■ Supplied passage:

··········

Researchers Develop Super Batteries From Aerogel
greenerd writes "Researchers from the University of Central Florida may have found the most efficient (and most bizarre) battery material yet – 'frozen smoke', also known as Aerogel. One of the world's lightest solids, aerogel contains multi-walled carbon nanotubes (MWCNT) which each one several thousands thinner than human hair. The researchers, Associate Professor Lei Zhai and Postdoctoral Associate Jianhua Zou, believe that this material could soon become the best energy storage material for capacitors and batteries."
For insulation as well. Several companies make it, but hard to get a hold of a decent size of it at anywhere near an economical price.
Hopefully this spurns added demand to find a cheap way to produce it en masse.
Researchers Didn't Develop Super Batteries From Aerogel
demand is already ASTRONOMICAL
As it is often the case with breaking news in battery related articles, I didn't find any numbers about the efficiency of this system in TFA. I would like to see a amazing break through in electricity storage but we have a long way to go still to match gasoline, so expect transportation prices to raise a lot as oil is slowly running out.

··········

■ Work to complete: Pick up the aerogel battery discussion after its last comment and keep it going. The material that comes next is from a separate source and is not part of the aerogel battery discussion.

··········

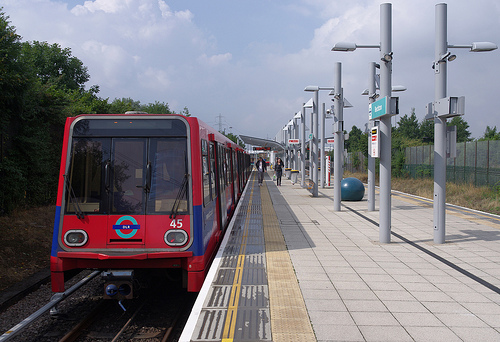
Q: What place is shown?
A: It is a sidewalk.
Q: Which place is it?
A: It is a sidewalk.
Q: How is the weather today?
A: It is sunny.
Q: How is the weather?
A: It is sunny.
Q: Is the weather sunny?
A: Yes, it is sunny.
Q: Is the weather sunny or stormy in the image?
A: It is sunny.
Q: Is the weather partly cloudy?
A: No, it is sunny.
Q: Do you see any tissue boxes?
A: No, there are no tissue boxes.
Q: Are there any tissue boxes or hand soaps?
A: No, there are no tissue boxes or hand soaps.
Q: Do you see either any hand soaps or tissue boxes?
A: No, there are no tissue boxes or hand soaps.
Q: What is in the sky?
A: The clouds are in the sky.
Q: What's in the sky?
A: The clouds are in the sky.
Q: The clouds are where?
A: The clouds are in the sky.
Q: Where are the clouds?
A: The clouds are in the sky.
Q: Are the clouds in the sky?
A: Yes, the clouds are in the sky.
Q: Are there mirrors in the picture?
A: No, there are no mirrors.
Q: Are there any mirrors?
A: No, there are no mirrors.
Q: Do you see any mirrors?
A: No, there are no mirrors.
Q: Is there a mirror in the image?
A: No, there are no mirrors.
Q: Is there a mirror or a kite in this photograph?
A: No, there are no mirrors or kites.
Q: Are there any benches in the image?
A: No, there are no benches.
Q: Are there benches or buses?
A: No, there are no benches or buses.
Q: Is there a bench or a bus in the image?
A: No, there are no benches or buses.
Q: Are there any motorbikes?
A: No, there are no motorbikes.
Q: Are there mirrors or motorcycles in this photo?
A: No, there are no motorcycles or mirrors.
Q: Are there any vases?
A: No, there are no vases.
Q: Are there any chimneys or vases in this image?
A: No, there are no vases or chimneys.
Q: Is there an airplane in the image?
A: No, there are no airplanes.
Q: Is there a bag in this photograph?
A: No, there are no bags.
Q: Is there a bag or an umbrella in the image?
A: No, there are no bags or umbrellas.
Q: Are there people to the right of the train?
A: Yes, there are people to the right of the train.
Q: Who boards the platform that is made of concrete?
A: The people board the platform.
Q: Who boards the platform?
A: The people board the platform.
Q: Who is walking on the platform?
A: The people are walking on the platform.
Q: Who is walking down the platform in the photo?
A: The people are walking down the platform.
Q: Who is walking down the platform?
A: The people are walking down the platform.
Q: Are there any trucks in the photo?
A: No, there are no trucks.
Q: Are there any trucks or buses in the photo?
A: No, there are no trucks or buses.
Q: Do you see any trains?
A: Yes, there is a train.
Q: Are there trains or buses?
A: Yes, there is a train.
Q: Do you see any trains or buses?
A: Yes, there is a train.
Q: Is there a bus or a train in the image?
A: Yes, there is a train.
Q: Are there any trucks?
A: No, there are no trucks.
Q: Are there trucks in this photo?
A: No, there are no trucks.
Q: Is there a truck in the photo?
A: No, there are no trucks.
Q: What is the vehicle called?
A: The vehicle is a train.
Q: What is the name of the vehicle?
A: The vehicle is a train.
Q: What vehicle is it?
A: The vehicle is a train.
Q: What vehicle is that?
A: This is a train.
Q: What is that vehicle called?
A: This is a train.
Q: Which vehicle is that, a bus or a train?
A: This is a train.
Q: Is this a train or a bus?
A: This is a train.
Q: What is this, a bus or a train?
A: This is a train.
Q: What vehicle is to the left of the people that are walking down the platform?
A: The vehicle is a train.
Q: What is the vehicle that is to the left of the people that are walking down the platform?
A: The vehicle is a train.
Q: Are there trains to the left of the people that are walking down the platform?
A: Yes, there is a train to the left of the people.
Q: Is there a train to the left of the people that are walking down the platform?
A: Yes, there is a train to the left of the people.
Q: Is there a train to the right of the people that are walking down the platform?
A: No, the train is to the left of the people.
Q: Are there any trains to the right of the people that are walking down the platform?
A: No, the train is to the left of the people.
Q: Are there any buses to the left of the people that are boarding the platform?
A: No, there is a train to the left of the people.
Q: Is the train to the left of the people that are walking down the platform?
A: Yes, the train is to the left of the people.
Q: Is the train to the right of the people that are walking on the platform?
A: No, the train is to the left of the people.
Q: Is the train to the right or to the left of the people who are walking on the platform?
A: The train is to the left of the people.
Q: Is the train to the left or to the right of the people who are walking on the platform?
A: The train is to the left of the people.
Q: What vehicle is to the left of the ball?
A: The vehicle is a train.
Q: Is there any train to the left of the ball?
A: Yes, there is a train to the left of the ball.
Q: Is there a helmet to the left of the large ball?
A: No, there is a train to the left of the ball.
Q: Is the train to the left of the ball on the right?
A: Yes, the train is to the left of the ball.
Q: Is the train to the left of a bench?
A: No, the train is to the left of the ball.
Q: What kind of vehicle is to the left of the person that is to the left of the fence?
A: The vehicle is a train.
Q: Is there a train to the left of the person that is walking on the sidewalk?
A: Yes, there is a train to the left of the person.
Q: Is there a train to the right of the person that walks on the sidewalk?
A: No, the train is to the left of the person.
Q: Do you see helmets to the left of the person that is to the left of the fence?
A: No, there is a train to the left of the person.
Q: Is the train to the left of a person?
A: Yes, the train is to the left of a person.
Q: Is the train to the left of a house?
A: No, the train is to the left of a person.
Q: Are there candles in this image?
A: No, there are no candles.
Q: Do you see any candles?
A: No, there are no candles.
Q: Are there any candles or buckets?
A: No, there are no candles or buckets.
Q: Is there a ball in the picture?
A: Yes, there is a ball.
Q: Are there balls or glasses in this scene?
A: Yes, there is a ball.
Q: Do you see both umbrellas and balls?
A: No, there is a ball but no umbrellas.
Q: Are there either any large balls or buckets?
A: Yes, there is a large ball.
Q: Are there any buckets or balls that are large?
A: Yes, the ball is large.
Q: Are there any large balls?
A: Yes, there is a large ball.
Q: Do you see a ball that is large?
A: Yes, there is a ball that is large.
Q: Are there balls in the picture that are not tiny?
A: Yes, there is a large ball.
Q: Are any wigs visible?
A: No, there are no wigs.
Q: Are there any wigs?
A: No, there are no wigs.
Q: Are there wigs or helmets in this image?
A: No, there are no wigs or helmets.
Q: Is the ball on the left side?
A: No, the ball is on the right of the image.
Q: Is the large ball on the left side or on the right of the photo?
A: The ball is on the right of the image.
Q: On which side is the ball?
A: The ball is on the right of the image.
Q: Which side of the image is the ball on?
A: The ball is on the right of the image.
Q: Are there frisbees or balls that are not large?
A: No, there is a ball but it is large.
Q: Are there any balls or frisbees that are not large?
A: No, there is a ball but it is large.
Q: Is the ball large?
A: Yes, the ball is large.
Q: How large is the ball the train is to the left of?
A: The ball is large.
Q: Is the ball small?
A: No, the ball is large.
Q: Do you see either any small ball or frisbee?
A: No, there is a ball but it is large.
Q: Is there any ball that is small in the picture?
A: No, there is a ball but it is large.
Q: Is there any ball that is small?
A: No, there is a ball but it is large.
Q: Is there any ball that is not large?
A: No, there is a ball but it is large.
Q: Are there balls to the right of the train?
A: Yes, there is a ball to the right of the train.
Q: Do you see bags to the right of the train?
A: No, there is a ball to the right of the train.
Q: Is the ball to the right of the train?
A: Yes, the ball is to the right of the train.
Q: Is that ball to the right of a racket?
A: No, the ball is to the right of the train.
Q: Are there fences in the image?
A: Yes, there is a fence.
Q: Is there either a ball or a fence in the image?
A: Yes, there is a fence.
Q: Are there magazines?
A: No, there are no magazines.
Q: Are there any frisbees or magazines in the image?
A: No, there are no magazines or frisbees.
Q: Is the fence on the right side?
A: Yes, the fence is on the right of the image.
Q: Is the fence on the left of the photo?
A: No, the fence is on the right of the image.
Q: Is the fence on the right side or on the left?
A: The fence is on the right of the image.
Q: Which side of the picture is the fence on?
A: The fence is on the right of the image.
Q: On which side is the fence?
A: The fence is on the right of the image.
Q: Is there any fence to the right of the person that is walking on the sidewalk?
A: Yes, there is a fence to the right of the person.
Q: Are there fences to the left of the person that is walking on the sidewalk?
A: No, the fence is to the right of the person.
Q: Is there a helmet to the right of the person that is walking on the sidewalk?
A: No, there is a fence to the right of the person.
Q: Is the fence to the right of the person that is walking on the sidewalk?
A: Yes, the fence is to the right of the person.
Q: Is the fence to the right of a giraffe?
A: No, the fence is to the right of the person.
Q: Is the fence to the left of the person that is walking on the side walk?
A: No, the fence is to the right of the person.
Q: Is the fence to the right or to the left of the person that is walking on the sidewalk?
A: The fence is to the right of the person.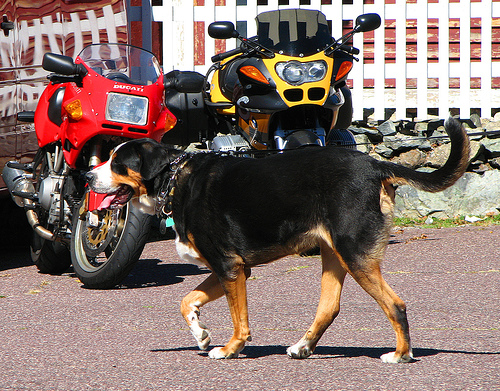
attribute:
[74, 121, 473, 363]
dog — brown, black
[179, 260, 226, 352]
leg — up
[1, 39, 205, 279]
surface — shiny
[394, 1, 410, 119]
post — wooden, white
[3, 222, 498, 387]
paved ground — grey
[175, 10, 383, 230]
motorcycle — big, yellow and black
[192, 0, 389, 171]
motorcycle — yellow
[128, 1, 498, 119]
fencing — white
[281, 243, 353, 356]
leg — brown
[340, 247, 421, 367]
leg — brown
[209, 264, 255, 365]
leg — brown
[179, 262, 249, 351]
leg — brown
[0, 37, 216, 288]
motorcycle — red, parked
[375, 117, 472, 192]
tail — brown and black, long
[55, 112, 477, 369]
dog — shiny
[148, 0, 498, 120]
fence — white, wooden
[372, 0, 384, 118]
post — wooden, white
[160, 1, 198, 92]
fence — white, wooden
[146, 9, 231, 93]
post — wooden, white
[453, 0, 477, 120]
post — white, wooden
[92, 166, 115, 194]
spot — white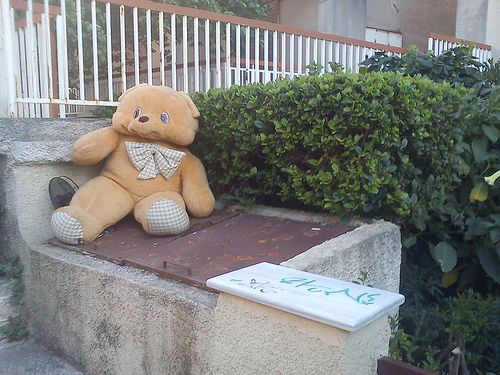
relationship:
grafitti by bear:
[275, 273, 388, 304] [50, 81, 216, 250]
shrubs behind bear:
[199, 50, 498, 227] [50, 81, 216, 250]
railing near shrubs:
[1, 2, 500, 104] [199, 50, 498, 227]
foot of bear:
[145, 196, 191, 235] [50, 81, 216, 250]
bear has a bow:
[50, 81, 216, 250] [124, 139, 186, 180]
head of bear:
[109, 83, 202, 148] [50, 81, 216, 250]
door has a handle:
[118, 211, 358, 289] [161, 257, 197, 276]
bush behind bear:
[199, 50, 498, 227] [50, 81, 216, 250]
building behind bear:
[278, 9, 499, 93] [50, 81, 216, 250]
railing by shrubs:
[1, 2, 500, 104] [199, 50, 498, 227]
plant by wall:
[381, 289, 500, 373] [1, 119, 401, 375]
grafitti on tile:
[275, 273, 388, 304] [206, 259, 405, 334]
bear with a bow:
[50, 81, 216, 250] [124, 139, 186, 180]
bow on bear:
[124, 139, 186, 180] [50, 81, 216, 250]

··········

■ Answer to this exercise:
Energy density:
gasoline: 46.4 MJ/kg
Lead Acid Battery: 0.14 MJ/kg
http://wiki.xtronics.com/index.php/Energy_density
http://en.wikipedia.org/wiki/Energy_density
Since accelerating the mass of the batteries raises the cost even further, batteries are even less efficient for urban transportation when you accelerate and decelerate a lot. We would need to bring back trolleys or another way not to have to transport the energy source for our cars to have something efficient.
http://en.wikipedia.org/wiki/Trolleybus
Everything I write is lies, read between the lines.
First of all aerogels are a whole class of materials. They aren't 'made from carbon nanotubes'. Obviously the aerogel they are working with contains carbon nanotubes, but aerogels can be made from MANY materials. You can make them from gelatin for that matter, though silica is the most common material (and what the highly insulating materials are generally based on).
In terms of battery/capacitor applications those are pure speculation. Add to the long list of possible ultra-capacitor and/or super-battery concepts. You can hardly walk into a materials lab nowadays without bumping into some guy that has an idea for a super-battery made from X.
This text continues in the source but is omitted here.